A geothermal pond or lake pump can be the ideal choice for your home when you have access to plenty of water. This type of system is similar to a horizontal or vertical ground loop geothermal heating pump however, instead of using the earth to heat and cool, the water is used. Be aware that the geothermal loop system that is based on a lake or pond will not function in the event of power failure. A backup generator needs to be installed to supply a source of electricity during this period.
Desuperheater
Geothermal heating is a cost-effective alternative to conventional methods. However, when making the switch homeowners must weigh the initial costs with total energy savings. There are a myriad of aspects to consider such as the local climate and soil’s makeup. One of the most important choices is whether to put in ground loops or install an external hot water tank. The latter is less expensive, but it won’t provide as much efficiency.
A desuperheater can be described as a piece of equipment used to transfer heat from a geothermal system to your hot water tank in your home. It is designed to operate in winter, when the cooling cycle of the system produces heat that is not needed. The desuperheater takes this wasted heat and uses it to increase your home’s heating performance. It also reduces the energy use by using existing sources.
The optimal design of a desuperheater dependent on several physical, geometric, and thermal variables. These factors include the injection angle, temperature of the water spray, and the nozzle design. These are all important aspects that affect the operation and performance of the desuperheater.

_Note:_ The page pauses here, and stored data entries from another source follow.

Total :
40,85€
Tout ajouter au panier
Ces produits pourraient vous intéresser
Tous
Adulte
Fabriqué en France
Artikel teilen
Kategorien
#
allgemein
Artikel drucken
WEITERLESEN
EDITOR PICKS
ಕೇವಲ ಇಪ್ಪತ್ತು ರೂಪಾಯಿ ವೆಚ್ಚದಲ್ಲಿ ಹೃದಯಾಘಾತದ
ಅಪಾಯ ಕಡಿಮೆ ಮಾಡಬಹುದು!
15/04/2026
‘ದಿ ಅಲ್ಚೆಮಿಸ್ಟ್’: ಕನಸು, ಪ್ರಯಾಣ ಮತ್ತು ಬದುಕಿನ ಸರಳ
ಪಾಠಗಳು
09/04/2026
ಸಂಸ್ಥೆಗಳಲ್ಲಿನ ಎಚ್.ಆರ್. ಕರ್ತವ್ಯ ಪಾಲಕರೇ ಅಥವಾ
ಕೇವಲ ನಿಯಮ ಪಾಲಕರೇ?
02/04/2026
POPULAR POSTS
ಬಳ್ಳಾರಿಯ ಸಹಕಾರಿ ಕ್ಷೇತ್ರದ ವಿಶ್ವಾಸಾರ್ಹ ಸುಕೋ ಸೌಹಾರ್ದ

In the summer, desuperheaters can help save up to 80 percent more in a climate that is dominated by heating than the conventional hot water heater. This is due to the fact that the desuperheater utilizes the energy removed from the house in the cooling process and converts it into useful heat for the hot water generator. Geothermal systems can provide hot water to homes for 3 to 5 months of the year at a fraction the cost of alternative energy sources.

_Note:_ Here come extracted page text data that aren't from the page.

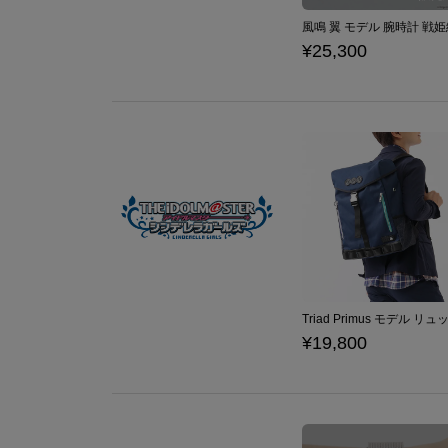
¥25,300
¥19,800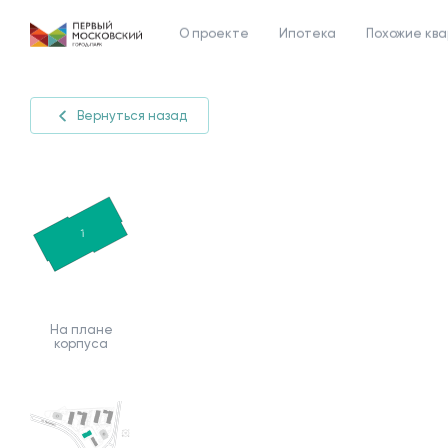
О проекте
Ипотека
Похожие кв
Вернуться назад
На плане
корпуса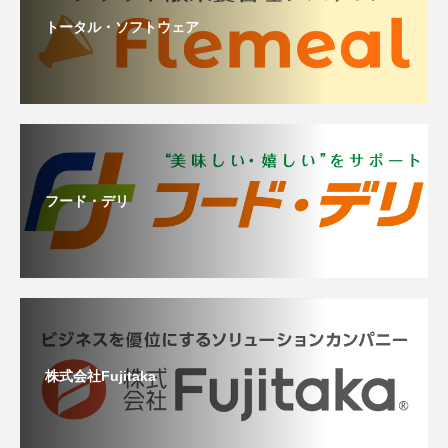
トータル・ソフトウェア
フード・デリ
株式会社Fujitaka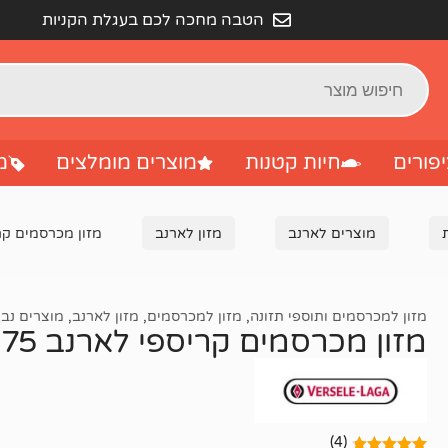
הטבה מחכה לכם בעגלת הקניות
פורים
חיות קטנות
מוצרים מומלצים
מ
מוצרים לארנב
מזון לארנב
מזון מכרסמים קריספי 
מזון למכרסמים ותוספי תזונה
,
מזון למכרסמים
,
מזון לארנב
,
מוצרים נב
מזון מכרסמים קריספי לארנב 2.75 ק"ג
(4)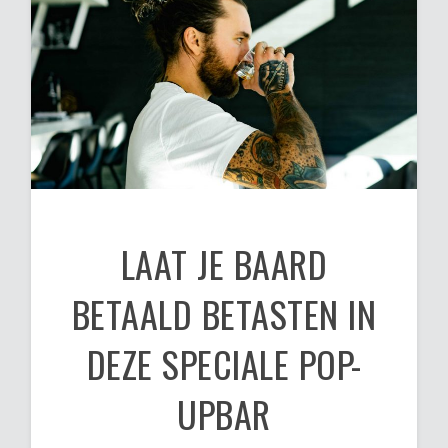
LAAT JE BAARD
BETAALD BETASTEN IN
DEZE SPECIALE POP-
UPBAR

The desuperheater also comes in handy during winter, when a geothermal heating system is operating at its lowest capacity. The device is able to add the extra heat generated by the cooling system to the domestic hot-water tank. This allows the domestic hot water tank to utilize this free energy, and also increases the heating capacity of the system. The desuperheater could be used to cut down on the amount of time geothermal systems are in operation in a climate with a high degree of heating.